▸ EXERCISE DETAILS
This exercise calls for the line with "612 599 89.2", the line with "273 460 2.54", and all lines between them in the material below, output exactly and with no other lines.

▸ DATA TO EXAMINE
———
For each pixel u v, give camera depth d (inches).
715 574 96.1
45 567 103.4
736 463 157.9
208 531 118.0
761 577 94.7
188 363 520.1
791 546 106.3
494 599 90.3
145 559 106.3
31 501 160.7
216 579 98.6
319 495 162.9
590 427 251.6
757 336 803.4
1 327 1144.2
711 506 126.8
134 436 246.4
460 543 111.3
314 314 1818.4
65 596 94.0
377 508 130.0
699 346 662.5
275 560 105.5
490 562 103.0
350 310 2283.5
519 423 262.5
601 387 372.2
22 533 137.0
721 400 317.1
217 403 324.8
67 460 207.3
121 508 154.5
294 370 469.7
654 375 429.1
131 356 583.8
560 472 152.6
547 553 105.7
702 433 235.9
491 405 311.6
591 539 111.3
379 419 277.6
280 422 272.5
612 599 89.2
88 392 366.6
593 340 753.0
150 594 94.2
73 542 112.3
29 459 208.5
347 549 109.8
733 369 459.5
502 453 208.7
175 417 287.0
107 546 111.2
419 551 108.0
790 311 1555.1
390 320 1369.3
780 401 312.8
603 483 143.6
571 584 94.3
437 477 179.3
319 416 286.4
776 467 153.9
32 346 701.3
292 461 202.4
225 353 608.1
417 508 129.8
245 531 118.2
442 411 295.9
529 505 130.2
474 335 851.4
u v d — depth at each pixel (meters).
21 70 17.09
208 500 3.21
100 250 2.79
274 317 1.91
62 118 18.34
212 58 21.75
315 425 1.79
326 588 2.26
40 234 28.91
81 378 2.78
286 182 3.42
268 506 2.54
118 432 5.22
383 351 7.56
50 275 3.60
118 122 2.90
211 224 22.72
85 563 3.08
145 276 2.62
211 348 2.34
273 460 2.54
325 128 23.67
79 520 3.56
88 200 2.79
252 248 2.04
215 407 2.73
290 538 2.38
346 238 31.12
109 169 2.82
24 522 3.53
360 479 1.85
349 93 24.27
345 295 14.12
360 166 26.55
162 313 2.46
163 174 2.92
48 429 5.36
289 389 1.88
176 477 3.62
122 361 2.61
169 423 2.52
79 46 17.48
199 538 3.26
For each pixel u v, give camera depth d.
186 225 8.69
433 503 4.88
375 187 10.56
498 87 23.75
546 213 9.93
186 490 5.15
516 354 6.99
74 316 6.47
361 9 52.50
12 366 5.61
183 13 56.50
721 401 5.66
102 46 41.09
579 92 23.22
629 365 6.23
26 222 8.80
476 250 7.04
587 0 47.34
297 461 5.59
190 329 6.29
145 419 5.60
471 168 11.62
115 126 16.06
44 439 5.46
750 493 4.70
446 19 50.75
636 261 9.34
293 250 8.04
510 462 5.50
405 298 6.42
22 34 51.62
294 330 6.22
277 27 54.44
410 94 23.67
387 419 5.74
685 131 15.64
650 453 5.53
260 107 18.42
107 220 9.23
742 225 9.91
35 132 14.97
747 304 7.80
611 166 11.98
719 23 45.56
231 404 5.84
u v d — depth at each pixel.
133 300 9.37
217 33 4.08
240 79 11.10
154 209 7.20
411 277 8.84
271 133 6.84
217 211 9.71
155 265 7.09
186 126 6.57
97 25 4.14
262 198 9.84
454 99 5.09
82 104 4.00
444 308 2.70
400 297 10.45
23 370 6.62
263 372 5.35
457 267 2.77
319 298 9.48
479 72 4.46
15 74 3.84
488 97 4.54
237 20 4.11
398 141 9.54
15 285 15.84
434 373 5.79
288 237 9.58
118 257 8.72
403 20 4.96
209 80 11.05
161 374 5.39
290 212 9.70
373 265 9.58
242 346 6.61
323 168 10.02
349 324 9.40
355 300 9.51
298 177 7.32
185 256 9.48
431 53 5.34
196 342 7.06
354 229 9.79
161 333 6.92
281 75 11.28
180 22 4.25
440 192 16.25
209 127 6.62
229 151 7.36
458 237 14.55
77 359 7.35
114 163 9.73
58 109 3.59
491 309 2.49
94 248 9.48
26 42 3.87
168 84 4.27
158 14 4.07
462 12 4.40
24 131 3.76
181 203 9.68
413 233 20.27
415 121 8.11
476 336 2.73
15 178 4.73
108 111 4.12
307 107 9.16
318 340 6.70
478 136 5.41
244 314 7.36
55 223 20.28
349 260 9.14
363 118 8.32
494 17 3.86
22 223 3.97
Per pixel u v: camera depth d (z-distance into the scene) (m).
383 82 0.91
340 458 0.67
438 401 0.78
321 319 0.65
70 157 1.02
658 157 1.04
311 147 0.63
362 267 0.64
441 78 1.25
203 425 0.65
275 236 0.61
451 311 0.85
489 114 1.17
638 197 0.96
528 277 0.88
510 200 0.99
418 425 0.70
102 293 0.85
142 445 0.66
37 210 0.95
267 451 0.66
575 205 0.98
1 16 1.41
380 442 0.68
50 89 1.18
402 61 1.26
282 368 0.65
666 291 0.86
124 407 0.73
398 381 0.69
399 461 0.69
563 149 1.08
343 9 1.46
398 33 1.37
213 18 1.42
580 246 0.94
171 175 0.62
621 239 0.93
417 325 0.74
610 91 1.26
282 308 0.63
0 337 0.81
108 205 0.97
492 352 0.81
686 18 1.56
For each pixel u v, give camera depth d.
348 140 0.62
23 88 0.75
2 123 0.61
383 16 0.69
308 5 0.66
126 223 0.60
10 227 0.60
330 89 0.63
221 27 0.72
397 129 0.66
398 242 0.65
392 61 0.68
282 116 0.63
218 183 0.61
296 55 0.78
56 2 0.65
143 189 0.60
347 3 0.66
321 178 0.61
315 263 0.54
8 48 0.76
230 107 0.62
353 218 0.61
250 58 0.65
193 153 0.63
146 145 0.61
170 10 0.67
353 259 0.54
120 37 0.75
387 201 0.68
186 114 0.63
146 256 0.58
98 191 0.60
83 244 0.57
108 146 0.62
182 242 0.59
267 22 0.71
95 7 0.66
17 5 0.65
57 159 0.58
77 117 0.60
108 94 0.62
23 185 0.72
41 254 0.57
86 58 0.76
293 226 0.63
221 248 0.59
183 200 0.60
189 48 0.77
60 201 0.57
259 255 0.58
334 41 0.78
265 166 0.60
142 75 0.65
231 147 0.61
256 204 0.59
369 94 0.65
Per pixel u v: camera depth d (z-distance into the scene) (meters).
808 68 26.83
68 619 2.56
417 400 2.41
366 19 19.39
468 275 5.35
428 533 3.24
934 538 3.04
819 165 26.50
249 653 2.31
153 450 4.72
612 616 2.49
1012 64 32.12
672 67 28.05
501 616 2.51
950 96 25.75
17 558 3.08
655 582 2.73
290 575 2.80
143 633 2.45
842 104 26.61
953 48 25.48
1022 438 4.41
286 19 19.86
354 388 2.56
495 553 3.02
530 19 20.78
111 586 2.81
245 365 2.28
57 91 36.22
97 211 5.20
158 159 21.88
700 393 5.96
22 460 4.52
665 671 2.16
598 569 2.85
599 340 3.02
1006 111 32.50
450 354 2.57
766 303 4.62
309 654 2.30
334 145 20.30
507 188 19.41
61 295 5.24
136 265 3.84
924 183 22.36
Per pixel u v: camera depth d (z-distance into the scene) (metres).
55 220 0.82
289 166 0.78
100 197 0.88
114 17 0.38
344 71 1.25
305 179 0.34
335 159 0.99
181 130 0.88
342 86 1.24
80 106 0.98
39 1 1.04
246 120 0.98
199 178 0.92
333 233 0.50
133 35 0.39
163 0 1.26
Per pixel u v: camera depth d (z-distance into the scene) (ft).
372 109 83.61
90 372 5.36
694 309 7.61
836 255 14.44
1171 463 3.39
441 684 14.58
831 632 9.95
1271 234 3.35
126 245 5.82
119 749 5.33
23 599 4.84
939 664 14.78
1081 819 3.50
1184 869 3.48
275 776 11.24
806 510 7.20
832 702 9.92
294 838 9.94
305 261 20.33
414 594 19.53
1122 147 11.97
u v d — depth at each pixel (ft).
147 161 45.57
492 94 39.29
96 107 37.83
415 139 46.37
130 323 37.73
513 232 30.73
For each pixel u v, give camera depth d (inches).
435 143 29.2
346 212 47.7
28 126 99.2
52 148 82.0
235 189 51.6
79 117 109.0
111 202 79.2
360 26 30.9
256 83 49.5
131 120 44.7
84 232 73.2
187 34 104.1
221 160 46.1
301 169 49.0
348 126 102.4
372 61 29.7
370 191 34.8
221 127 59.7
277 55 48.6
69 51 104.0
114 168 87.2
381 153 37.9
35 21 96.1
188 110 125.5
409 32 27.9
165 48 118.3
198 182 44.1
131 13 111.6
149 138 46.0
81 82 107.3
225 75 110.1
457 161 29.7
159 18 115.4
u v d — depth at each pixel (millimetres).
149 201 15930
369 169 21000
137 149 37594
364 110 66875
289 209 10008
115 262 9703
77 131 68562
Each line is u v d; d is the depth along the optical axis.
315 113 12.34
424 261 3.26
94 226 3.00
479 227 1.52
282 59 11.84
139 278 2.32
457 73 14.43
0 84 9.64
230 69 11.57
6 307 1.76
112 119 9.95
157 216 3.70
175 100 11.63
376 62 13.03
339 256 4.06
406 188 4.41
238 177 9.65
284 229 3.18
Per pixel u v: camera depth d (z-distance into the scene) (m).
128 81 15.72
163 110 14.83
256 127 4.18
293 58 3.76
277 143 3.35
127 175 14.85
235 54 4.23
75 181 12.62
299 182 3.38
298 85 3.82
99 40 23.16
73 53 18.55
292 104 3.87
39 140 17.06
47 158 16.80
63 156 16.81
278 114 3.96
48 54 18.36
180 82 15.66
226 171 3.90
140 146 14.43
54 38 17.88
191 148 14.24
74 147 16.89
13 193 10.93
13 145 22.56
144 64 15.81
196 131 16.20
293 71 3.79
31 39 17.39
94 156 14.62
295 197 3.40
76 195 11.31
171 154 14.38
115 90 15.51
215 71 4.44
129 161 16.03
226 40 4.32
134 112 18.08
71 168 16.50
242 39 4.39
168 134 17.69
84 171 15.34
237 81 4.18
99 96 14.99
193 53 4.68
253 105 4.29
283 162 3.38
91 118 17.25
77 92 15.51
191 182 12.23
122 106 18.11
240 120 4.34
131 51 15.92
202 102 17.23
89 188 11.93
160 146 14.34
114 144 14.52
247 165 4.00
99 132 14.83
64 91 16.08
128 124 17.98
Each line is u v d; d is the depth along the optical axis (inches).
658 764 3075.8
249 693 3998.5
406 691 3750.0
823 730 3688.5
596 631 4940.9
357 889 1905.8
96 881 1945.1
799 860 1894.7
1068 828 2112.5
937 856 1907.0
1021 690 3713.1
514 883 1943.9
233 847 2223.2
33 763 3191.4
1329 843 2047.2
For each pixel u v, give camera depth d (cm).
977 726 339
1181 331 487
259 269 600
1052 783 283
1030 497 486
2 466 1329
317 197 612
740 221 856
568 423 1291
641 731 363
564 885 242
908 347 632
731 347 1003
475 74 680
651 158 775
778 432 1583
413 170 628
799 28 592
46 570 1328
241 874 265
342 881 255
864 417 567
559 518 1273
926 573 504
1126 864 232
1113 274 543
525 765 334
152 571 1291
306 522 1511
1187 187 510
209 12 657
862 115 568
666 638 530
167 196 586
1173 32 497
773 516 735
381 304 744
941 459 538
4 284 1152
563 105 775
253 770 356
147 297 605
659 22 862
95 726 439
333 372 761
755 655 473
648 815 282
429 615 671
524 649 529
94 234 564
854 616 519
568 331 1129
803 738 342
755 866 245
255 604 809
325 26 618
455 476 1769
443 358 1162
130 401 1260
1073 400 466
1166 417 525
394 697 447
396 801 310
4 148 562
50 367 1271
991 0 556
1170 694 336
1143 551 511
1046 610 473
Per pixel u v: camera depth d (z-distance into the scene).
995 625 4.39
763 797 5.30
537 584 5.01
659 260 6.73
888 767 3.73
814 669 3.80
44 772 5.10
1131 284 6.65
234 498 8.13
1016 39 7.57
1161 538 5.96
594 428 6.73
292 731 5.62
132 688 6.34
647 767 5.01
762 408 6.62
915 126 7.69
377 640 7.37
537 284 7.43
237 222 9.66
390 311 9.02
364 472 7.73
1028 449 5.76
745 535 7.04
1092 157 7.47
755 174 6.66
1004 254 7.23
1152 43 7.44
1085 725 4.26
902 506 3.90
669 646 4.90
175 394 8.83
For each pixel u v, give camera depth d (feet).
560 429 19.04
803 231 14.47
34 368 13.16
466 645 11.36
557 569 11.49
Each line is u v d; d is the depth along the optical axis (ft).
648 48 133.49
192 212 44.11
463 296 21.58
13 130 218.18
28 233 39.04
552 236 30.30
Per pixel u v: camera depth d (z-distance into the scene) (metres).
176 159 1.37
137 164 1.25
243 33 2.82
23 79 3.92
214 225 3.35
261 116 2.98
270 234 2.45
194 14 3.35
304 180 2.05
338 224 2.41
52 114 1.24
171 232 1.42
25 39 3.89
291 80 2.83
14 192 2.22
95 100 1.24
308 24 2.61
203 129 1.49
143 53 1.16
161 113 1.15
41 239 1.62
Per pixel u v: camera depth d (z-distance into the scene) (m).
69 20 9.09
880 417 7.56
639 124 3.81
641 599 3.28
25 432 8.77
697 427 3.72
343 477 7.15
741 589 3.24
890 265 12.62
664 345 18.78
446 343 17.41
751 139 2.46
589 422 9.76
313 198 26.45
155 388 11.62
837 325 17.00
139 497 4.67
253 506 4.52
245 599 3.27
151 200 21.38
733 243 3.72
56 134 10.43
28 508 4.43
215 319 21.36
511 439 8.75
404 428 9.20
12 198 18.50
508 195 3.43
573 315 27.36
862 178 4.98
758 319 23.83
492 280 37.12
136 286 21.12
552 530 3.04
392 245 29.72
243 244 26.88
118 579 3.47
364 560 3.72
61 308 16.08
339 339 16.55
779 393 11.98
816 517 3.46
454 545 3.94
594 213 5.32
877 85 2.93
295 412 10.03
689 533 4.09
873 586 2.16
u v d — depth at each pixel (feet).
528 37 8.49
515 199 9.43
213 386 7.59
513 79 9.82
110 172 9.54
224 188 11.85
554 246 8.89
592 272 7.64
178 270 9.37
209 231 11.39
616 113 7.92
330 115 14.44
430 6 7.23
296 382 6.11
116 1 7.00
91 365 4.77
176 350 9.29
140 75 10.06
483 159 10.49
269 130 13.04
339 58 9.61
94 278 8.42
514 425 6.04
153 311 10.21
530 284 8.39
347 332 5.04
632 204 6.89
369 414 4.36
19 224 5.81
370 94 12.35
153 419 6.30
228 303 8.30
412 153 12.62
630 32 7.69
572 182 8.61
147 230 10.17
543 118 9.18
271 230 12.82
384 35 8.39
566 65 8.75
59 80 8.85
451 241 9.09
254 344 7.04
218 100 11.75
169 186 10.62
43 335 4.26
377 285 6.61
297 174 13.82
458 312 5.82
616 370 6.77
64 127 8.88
———
▸ SOLUTION TO THIS PROBLEM
612 599 89.2
88 392 366.6
593 340 753.0
150 594 94.2
73 542 112.3
29 459 208.5
347 549 109.8
733 369 459.5
502 453 208.7
175 417 287.0
107 546 111.2
419 551 108.0
790 311 1555.1
390 320 1369.3
780 401 312.8
603 483 143.6
571 584 94.3
437 477 179.3
319 416 286.4
776 467 153.9
32 346 701.3
292 461 202.4
225 353 608.1
417 508 129.8
245 531 118.2
442 411 295.9
529 505 130.2
474 335 851.4
u v d — depth at each pixel (meters).
21 70 17.09
208 500 3.21
100 250 2.79
274 317 1.91
62 118 18.34
212 58 21.75
315 425 1.79
326 588 2.26
40 234 28.91
81 378 2.78
286 182 3.42
268 506 2.54
118 432 5.22
383 351 7.56
50 275 3.60
118 122 2.90
211 224 22.72
85 563 3.08
145 276 2.62
211 348 2.34
273 460 2.54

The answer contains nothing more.